INSTRUCTIONS TO FOLLOW ▸ Render every line of the records below as a JSON list of strings, one string per line, and omit any blank lines.

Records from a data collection
+ + + + + + +

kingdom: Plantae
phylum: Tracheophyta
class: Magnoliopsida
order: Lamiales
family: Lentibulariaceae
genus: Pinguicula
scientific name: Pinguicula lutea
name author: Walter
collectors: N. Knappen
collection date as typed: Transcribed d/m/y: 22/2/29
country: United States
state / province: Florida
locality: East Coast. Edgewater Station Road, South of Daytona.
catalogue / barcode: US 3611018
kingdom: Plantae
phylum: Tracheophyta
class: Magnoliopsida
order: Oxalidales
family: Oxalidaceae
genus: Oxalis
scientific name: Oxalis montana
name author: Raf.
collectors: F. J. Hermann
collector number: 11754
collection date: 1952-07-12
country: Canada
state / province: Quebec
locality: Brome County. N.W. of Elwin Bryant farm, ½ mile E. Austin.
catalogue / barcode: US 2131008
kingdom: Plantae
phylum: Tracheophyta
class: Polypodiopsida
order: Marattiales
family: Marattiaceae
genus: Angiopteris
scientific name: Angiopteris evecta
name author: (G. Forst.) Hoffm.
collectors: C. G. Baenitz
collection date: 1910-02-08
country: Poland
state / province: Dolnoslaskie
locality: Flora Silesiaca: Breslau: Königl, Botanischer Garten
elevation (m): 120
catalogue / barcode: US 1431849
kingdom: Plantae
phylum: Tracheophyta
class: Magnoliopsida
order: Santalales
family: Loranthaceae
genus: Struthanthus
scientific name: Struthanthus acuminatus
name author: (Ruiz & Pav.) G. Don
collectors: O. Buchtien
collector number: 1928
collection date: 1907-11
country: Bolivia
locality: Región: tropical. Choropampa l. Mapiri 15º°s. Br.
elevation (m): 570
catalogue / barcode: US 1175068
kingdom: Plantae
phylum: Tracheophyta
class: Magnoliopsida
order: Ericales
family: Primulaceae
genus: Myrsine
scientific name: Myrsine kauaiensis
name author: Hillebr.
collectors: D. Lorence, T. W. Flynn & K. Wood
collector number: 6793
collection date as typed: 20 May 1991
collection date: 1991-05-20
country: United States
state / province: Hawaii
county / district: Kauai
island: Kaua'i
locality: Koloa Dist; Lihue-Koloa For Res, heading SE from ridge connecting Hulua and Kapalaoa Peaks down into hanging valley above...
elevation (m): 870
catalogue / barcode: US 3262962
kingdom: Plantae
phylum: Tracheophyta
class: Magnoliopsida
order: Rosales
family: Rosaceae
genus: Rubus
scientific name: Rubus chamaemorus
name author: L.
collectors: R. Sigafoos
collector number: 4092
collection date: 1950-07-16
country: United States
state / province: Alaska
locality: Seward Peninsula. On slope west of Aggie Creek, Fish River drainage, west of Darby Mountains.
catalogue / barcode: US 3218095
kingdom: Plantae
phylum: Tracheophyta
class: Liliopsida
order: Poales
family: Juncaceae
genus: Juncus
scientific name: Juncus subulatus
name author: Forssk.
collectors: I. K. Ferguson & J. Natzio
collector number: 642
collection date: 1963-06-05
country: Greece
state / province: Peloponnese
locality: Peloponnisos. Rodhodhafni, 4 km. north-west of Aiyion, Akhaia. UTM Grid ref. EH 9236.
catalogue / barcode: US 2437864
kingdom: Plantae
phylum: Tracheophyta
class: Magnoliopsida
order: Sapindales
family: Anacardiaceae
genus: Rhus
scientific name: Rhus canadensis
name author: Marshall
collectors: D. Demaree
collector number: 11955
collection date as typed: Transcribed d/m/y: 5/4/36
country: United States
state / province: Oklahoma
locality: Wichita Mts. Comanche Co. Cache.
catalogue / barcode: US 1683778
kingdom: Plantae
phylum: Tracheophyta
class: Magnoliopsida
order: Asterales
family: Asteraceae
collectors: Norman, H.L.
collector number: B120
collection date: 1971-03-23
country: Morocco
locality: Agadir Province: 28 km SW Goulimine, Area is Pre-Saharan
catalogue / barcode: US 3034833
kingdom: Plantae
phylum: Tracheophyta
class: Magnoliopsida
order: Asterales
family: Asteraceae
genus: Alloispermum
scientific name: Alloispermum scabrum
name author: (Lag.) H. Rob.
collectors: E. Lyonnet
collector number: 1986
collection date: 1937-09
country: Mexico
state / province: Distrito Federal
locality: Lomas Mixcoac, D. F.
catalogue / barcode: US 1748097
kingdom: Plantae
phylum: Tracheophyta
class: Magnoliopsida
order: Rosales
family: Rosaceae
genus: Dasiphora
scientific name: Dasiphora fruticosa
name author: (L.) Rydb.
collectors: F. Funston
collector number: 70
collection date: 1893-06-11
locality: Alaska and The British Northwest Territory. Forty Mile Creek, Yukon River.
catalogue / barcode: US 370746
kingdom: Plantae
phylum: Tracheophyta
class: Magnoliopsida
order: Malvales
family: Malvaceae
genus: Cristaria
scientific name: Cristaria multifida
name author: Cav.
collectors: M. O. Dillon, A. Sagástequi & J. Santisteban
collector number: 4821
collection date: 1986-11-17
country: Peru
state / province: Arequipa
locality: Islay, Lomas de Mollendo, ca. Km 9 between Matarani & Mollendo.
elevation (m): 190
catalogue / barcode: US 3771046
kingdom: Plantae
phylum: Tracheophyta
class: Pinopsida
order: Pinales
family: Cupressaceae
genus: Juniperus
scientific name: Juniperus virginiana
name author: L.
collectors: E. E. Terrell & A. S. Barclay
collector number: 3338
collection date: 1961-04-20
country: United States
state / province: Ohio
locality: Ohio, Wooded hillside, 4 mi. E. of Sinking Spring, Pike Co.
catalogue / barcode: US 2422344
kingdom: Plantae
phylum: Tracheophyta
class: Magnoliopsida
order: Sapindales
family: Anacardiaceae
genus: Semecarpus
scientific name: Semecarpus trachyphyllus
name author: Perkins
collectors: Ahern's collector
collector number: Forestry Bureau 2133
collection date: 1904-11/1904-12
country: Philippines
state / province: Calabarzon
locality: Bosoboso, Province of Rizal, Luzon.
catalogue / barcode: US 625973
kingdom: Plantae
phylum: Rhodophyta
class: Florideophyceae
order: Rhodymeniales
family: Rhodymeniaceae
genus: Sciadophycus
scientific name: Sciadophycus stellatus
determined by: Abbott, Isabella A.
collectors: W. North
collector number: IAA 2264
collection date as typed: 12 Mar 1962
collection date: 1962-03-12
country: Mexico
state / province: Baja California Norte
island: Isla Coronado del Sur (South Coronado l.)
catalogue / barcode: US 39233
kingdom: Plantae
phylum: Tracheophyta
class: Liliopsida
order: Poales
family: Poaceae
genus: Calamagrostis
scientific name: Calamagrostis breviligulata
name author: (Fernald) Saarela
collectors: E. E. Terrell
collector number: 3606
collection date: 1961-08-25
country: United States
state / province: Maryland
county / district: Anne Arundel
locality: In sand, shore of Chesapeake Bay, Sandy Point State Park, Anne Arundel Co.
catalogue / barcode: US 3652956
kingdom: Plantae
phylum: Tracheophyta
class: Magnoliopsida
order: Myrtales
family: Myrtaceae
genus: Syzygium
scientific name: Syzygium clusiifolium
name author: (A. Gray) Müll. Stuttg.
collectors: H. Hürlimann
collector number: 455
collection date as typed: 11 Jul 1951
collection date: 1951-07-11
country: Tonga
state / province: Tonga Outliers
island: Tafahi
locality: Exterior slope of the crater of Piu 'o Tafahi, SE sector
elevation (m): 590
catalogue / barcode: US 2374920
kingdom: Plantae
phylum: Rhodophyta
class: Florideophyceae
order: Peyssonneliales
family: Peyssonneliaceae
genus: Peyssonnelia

+ + + + + + +

ANSWER FOR THE TASK ▸
[
  "kingdom: Plantae",
  "phylum: Tracheophyta",
  "class: Magnoliopsida",
  "order: Lamiales",
  "family: Lentibulariaceae",
  "genus: Pinguicula",
  "scientific name: Pinguicula lutea",
  "name author: Walter",
  "collectors: N. Knappen",
  "collection date as typed: Transcribed d/m/y: 22/2/29",
  "country: United States",
  "state / province: Florida",
  "locality: East Coast. Edgewater Station Road, South of Daytona.",
  "catalogue / barcode: US 3611018",
  "kingdom: Plantae",
  "phylum: Tracheophyta",
  "class: Magnoliopsida",
  "order: Oxalidales",
  "family: Oxalidaceae",
  "genus: Oxalis",
  "scientific name: Oxalis montana",
  "name author: Raf.",
  "collectors: F. J. Hermann",
  "collector number: 11754",
  "collection date: 1952-07-12",
  "country: Canada",
  "state / province: Quebec",
  "locality: Brome County. N.W. of Elwin Bryant farm, ½ mile E. Austin.",
  "catalogue / barcode: US 2131008",
  "kingdom: Plantae",
  "phylum: Tracheophyta",
  "class: Polypodiopsida",
  "order: Marattiales",
  "family: Marattiaceae",
  "genus: Angiopteris",
  "scientific name: Angiopteris evecta",
  "name author: (G. Forst.) Hoffm.",
  "collectors: C. G. Baenitz",
  "collection date: 1910-02-08",
  "country: Poland",
  "state / province: Dolnoslaskie",
  "locality: Flora Silesiaca: Breslau: Königl, Botanischer Garten",
  "elevation (m): 120",
  "catalogue / barcode: US 1431849",
  "kingdom: Plantae",
  "phylum: Tracheophyta",
  "class: Magnoliopsida",
  "order: Santalales",
  "family: Loranthaceae",
  "genus: Struthanthus",
  "scientific name: Struthanthus acuminatus",
  "name author: (Ruiz & Pav.) G. Don",
  "collectors: O. Buchtien",
  "collector number: 1928",
  "collection date: 1907-11",
  "country: Bolivia",
  "locality: Región: tropical. Choropampa l. Mapiri 15º°s. Br.",
  "elevation (m): 570",
  "catalogue / barcode: US 1175068",
  "kingdom: Plantae",
  "phylum: Tracheophyta",
  "class: Magnoliopsida",
  "order: Ericales",
  "family: Primulaceae",
  "genus: Myrsine",
  "scientific name: Myrsine kauaiensis",
  "name author: Hillebr.",
  "collectors: D. Lorence, T. W. Flynn & K. Wood",
  "collector number: 6793",
  "collection date as typed: 20 May 1991",
  "collection date: 1991-05-20",
  "country: United States",
  "state / province: Hawaii",
  "county / district: Kauai",
  "island: Kaua'i",
  "locality: Koloa Dist; Lihue-Koloa For Res, heading SE from ridge connecting Hulua and Kapalaoa Peaks down into hanging valley above...",
  "elevation (m): 870",
  "catalogue / barcode: US 3262962",
  "kingdom: Plantae",
  "phylum: Tracheophyta",
  "class: Magnoliopsida",
  "order: Rosales",
  "family: Rosaceae",
  "genus: Rubus",
  "scientific name: Rubus chamaemorus",
  "name author: L.",
  "collectors: R. Sigafoos",
  "collector number: 4092",
  "collection date: 1950-07-16",
  "country: United States",
  "state / province: Alaska",
  "locality: Seward Peninsula. On slope west of Aggie Creek, Fish River drainage, west of Darby Mountains.",
  "catalogue / barcode: US 3218095",
  "kingdom: Plantae",
  "phylum: Tracheophyta",
  "class: Liliopsida",
  "order: Poales",
  "family: Juncaceae",
  "genus: Juncus",
  "scientific name: Juncus subulatus",
  "name author: Forssk.",
  "collectors: I. K. Ferguson & J. Natzio",
  "collector number: 642",
  "collection date: 1963-06-05",
  "country: Greece",
  "state / province: Peloponnese",
  "locality: Peloponnisos. Rodhodhafni, 4 km. north-west of Aiyion, Akhaia. UTM Grid ref. EH 9236.",
  "catalogue / barcode: US 2437864",
  "kingdom: Plantae",
  "phylum: Tracheophyta",
  "class: Magnoliopsida",
  "order: Sapindales",
  "family: Anacardiaceae",
  "genus: Rhus",
  "scientific name: Rhus canadensis",
  "name author: Marshall",
  "collectors: D. Demaree",
  "collector number: 11955",
  "collection date as typed: Transcribed d/m/y: 5/4/36",
  "country: United States",
  "state / province: Oklahoma",
  "locality: Wichita Mts. Comanche Co. Cache.",
  "catalogue / barcode: US 1683778",
  "kingdom: Plantae",
  "phylum: Tracheophyta",
  "class: Magnoliopsida",
  "order: Asterales",
  "family: Asteraceae",
  "collectors: Norman, H.L.",
  "collector number: B120",
  "collection date: 1971-03-23",
  "country: Morocco",
  "locality: Agadir Province: 28 km SW Goulimine, Area is Pre-Saharan",
  "catalogue / barcode: US 3034833",
  "kingdom: Plantae",
  "phylum: Tracheophyta",
  "class: Magnoliopsida",
  "order: Asterales",
  "family: Asteraceae",
  "genus: Alloispermum",
  "scientific name: Alloispermum scabrum",
  "name author: (Lag.) H. Rob.",
  "collectors: E. Lyonnet",
  "collector number: 1986",
  "collection date: 1937-09",
  "country: Mexico",
  "state / province: Distrito Federal",
  "locality: Lomas Mixcoac, D. F.",
  "catalogue / barcode: US 1748097",
  "kingdom: Plantae",
  "phylum: Tracheophyta",
  "class: Magnoliopsida",
  "order: Rosales",
  "family: Rosaceae",
  "genus: Dasiphora",
  "scientific name: Dasiphora fruticosa",
  "name author: (L.) Rydb.",
  "collectors: F. Funston",
  "collector number: 70",
  "collection date: 1893-06-11",
  "locality: Alaska and The British Northwest Territory. Forty Mile Creek, Yukon River.",
  "catalogue / barcode: US 370746",
  "kingdom: Plantae",
  "phylum: Tracheophyta",
  "class: Magnoliopsida",
  "order: Malvales",
  "family: Malvaceae",
  "genus: Cristaria",
  "scientific name: Cristaria multifida",
  "name author: Cav.",
  "collectors: M. O. Dillon, A. Sagástequi & J. Santisteban",
  "collector number: 4821",
  "collection date: 1986-11-17",
  "country: Peru",
  "state / province: Arequipa",
  "locality: Islay, Lomas de Mollendo, ca. Km 9 between Matarani & Mollendo.",
  "elevation (m): 190",
  "catalogue / barcode: US 3771046",
  "kingdom: Plantae",
  "phylum: Tracheophyta",
  "class: Pinopsida",
  "order: Pinales",
  "family: Cupressaceae",
  "genus: Juniperus",
  "scientific name: Juniperus virginiana",
  "name author: L.",
  "collectors: E. E. Terrell & A. S. Barclay",
  "collector number: 3338",
  "collection date: 1961-04-20",
  "country: United States",
  "state / province: Ohio",
  "locality: Ohio, Wooded hillside, 4 mi. E. of Sinking Spring, Pike Co.",
  "catalogue / barcode: US 2422344",
  "kingdom: Plantae",
  "phylum: Tracheophyta",
  "class: Magnoliopsida",
  "order: Sapindales",
  "family: Anacardiaceae",
  "genus: Semecarpus",
  "scientific name: Semecarpus trachyphyllus",
  "name author: Perkins",
  "collectors: Ahern's collector",
  "collector number: Forestry Bureau 2133",
  "collection date: 1904-11/1904-12",
  "country: Philippines",
  "state / province: Calabarzon",
  "locality: Bosoboso, Province of Rizal, Luzon.",
  "catalogue / barcode: US 625973",
  "kingdom: Plantae",
  "phylum: Rhodophyta",
  "class: Florideophyceae",
  "order: Rhodymeniales",
  "family: Rhodymeniaceae",
  "genus: Sciadophycus",
  "scientific name: Sciadophycus stellatus",
  "determined by: Abbott, Isabella A.",
  "collectors: W. North",
  "collector number: IAA 2264",
  "collection date as typed: 12 Mar 1962",
  "collection date: 1962-03-12",
  "country: Mexico",
  "state / province: Baja California Norte",
  "island: Isla Coronado del Sur (South Coronado l.)",
  "catalogue / barcode: US 39233",
  "kingdom: Plantae",
  "phylum: Tracheophyta",
  "class: Liliopsida",
  "order: Poales",
  "family: Poaceae",
  "genus: Calamagrostis",
  "scientific name: Calamagrostis breviligulata",
  "name author: (Fernald) Saarela",
  "collectors: E. E. Terrell",
  "collector number: 3606",
  "collection date: 1961-08-25",
  "country: United States",
  "state / province: Maryland",
  "county / district: Anne Arundel",
  "locality: In sand, shore of Chesapeake Bay, Sandy Point State Park, Anne Arundel Co.",
  "catalogue / barcode: US 3652956",
  "kingdom: Plantae",
  "phylum: Tracheophyta",
  "class: Magnoliopsida",
  "order: Myrtales",
  "family: Myrtaceae",
  "genus: Syzygium",
  "scientific name: Syzygium clusiifolium",
  "name author: (A. Gray) Müll. Stuttg.",
  "collectors: H. Hürlimann",
  "collector number: 455",
  "collection date as typed: 11 Jul 1951",
  "collection date: 1951-07-11",
  "country: Tonga",
  "state / province: Tonga Outliers",
  "island: Tafahi",
  "locality: Exterior slope of the crater of Piu 'o Tafahi, SE sector",
  "elevation (m): 590",
  "catalogue / barcode: US 2374920",
  "kingdom: Plantae",
  "phylum: Rhodophyta",
  "class: Florideophyceae",
  "order: Peyssonneliales",
  "family: Peyssonneliaceae",
  "genus: Peyssonnelia"
]